**任务:** 把售票题目从“Description”到“when could he go back home as early as possible.”这一段重写一遍，其中的“cinema”要替换成“theater”。

#### 原文

HDU 1260 Tickets

H - Tickets
Time Limit:1000MS     Memory Limit:32768KB     64bit IO Format:%I64d & %I64u

Description

Jesus, what a great movie! Thousands of people are rushing to the cinema. However, this is really a tuff time for Joe who sells the film tickets. He is wandering when could he go back home as early as possible. 
A good approach, reducing the total time of tickets selling, is let adjacent people buy tickets together. As the restriction of the Ticket Seller Machine, Joe can sell a single ticket or two adjacent tickets at a time. 
Since you are the great JESUS, you know exactly how much time needed for every person to buy a single ticket or two tickets for him/her. Could you so kind to tell poor Joe at what time could he go back home as early as possible? If so, I guess Joe would full of appreciation for your help. 
 

Input

There are N(1<=N<=10) different scenarios, each scenario consists of 3 lines: 
1) An integer K(1<=K<=2000) representing the total number of people; 
2) K integer numbers(0s<=Si<=25s) representing the time consumed to buy a ticket for each person; 
3) (K-1) integer numbers(0s<=Di<=50s) representing the time needed for two adjacent people to buy two tickets together. 
 

Output

For every scenario, please tell Joe at what time could he go back home as early as possible. Every day Joe started his work at 08:00:00 am. The format of time is HH:MM:SS am|pm. 
 

Sample Input

2 2 20 25 40 1 8
 

Sample Output

08:00:40 am 08:00:08 am
 

这个题目比较简单。告诉了每个点的单一耗费,每两个相邻的点的总耗费,求取最小花费。求得之后开始再进行处理,处理成时间和上下午的一些细节问题。

########
#### 原始数据

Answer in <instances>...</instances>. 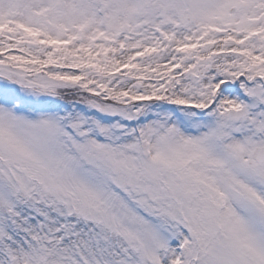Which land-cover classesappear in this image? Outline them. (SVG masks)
Returning a JSON list of instances; mask_svg holds the SVG:
<instances>
[{"label": "snow or ice", "instance_id": "obj_1", "mask_svg": "<svg viewBox=\"0 0 264 264\" xmlns=\"http://www.w3.org/2000/svg\"><path fill=\"white\" fill-rule=\"evenodd\" d=\"M0 264H264V0H0Z\"/></svg>", "mask_w": 264, "mask_h": 264}]
</instances>
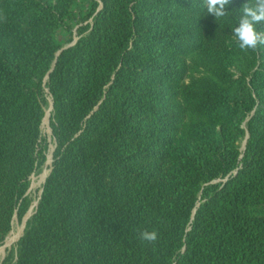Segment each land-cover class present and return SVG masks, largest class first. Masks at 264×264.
<instances>
[{
  "label": "trees",
  "instance_id": "obj_1",
  "mask_svg": "<svg viewBox=\"0 0 264 264\" xmlns=\"http://www.w3.org/2000/svg\"><path fill=\"white\" fill-rule=\"evenodd\" d=\"M76 1L0 0V244L45 161L48 94L56 142L3 264H264V45L232 34L246 0L219 19L205 0H92L62 49Z\"/></svg>",
  "mask_w": 264,
  "mask_h": 264
},
{
  "label": "rangeland",
  "instance_id": "obj_2",
  "mask_svg": "<svg viewBox=\"0 0 264 264\" xmlns=\"http://www.w3.org/2000/svg\"><path fill=\"white\" fill-rule=\"evenodd\" d=\"M92 0H77L73 5L74 19L67 20L66 25L61 26L57 31V39L63 48H67L73 45L78 39V28L82 25L92 22V19L85 21V17L89 13ZM62 48V49H63ZM60 53V52H58ZM53 98L51 95L46 96V104L44 106L45 115L41 125L42 138L46 140V150H45V161L40 166V168L31 176L30 187L27 192V197L29 199V206L23 218L19 219L17 216L14 218L13 227L11 232L5 238V240L0 244V249L4 251V256L0 260V264H3L5 258L9 257L10 262L14 263L17 256L18 242L23 236L25 228L27 226V221L34 215L36 208L38 206L42 191L43 185L50 174L52 163H53V154L56 147L55 138L53 137L52 128H51V116L53 111ZM246 146V139L241 142V149H244ZM47 172V176L42 180V174ZM42 181V182H41ZM30 213V214H29ZM29 214V216H28ZM18 227L22 228V232L17 239H13L8 244V240L12 239L15 236V229ZM10 263V264H11Z\"/></svg>",
  "mask_w": 264,
  "mask_h": 264
},
{
  "label": "clouds",
  "instance_id": "obj_3",
  "mask_svg": "<svg viewBox=\"0 0 264 264\" xmlns=\"http://www.w3.org/2000/svg\"><path fill=\"white\" fill-rule=\"evenodd\" d=\"M205 3L207 13L219 19L227 15L226 8L233 0H205ZM240 11L238 25L232 29V34L242 51L256 50L258 46L264 45V32L257 30V25L264 23V0H246ZM139 236L148 243H155L158 239L155 230H144Z\"/></svg>",
  "mask_w": 264,
  "mask_h": 264
},
{
  "label": "bare ground",
  "instance_id": "obj_4",
  "mask_svg": "<svg viewBox=\"0 0 264 264\" xmlns=\"http://www.w3.org/2000/svg\"><path fill=\"white\" fill-rule=\"evenodd\" d=\"M47 174H48L47 172H44L42 174V176H41L42 177V180H44V178L47 176ZM29 214H28V216H29ZM21 232H22V228L21 227H18L17 229H15V236L12 239H9L7 243L9 244L11 240L17 239L19 237V235L21 234ZM3 256H4V251L0 249V260H1V258Z\"/></svg>",
  "mask_w": 264,
  "mask_h": 264
},
{
  "label": "water",
  "instance_id": "obj_5",
  "mask_svg": "<svg viewBox=\"0 0 264 264\" xmlns=\"http://www.w3.org/2000/svg\"><path fill=\"white\" fill-rule=\"evenodd\" d=\"M66 48V47H65ZM65 48H63V49H65ZM54 103H52V105H53ZM51 170H52V168H51Z\"/></svg>",
  "mask_w": 264,
  "mask_h": 264
}]
</instances>
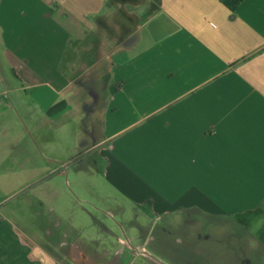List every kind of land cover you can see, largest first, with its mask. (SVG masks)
I'll return each mask as SVG.
<instances>
[{
	"label": "crops",
	"instance_id": "obj_1",
	"mask_svg": "<svg viewBox=\"0 0 264 264\" xmlns=\"http://www.w3.org/2000/svg\"><path fill=\"white\" fill-rule=\"evenodd\" d=\"M227 1L0 0V264H264V0Z\"/></svg>",
	"mask_w": 264,
	"mask_h": 264
},
{
	"label": "rangeland",
	"instance_id": "obj_2",
	"mask_svg": "<svg viewBox=\"0 0 264 264\" xmlns=\"http://www.w3.org/2000/svg\"><path fill=\"white\" fill-rule=\"evenodd\" d=\"M104 81L102 80H98V82L96 81V79L94 78H83L80 80V83L83 84L84 86V93H82L81 95V102L82 103H88L85 104V110L87 112L86 114V123L89 125L88 128L93 129L94 131V138H98L99 136V124H100V114H101V110L103 107V103L105 101L106 95L103 93L104 92ZM101 166V164L99 165V167ZM98 182H103L105 183V181L98 175H90V174H86V175H82L81 179L79 181H81L80 183H82V185H87L90 182H94L96 181ZM72 186L69 187L68 189L70 190L71 194L73 197L76 196V194H78V190L75 187V177L74 174H72L71 179H70ZM10 190V189H9ZM12 192V191H9ZM10 194V193H9ZM29 196V191H20L18 193H16L14 196H12L11 198H9L6 201V205L9 208H13L14 210H16V212L22 215H24L27 219L29 224L32 222V208L30 204H27L28 201V197ZM114 220V219H113ZM209 226V227H208ZM223 224L222 222L218 224L214 223H210V222H202L201 223V228H202V233L203 232H207L208 229L216 232L219 231L220 229H222ZM253 230V229H252ZM252 255V259H253V264H263V256H260L258 254H256L255 252Z\"/></svg>",
	"mask_w": 264,
	"mask_h": 264
},
{
	"label": "trees",
	"instance_id": "obj_3",
	"mask_svg": "<svg viewBox=\"0 0 264 264\" xmlns=\"http://www.w3.org/2000/svg\"><path fill=\"white\" fill-rule=\"evenodd\" d=\"M241 1H243V0H228L226 2V5L231 11H234L237 8V6L240 4Z\"/></svg>",
	"mask_w": 264,
	"mask_h": 264
}]
</instances>
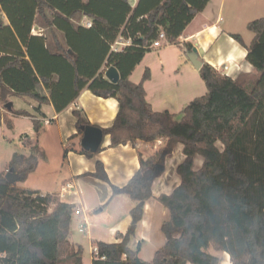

########

**正确答案:**
Description

Jesus, what a great movie! Thousands of people are rushing to the theater. However, this is really a tuff time for Joe who sells the film tickets. He is wandering when could he go back home as early as possible.